◆ **What is required**
Convert the rows below into a Markdown table with a "No." column that numbers each line and a "Line" column holding the line, skipping blank lines. Leave the pictures out.

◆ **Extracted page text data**
>>>>

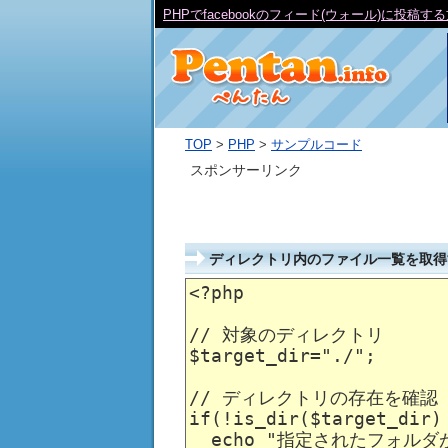
PHPでfacebookのフィード(ウォール)に投稿す
TOP
>
PHP
>
サンプルコード
スポンサーリンク
ディレクトリ内のファイル一覧を取得
<?php

// 対象のディレクトリ

$target_dir="./";

// ディレクトリの存在を確認

if(!is_dir($target_dir) 
  echo "指定されたフォルダ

<<<<

◆ **Result of this exercise**
| No. | Line |
|---|---|
| 1 | PHPでfacebookのフィード(ウォール)に投稿す |
| 2 | TOP |
| 3 | > |
| 4 | PHP |
| 5 | > |
| 6 | サンプルコード |
| 7 | スポンサーリンク |
| 8 | ディレクトリ内のファイル一覧を取得 |
| 9 | <?php |
| 10 | // 対象のディレクトリ |
| 11 | $target_dir="./"; |
| 12 | // ディレクトリの存在を確認 |
| 13 | if(!is_dir($target_dir)  |
| 14 |   echo "指定されたフォルダ |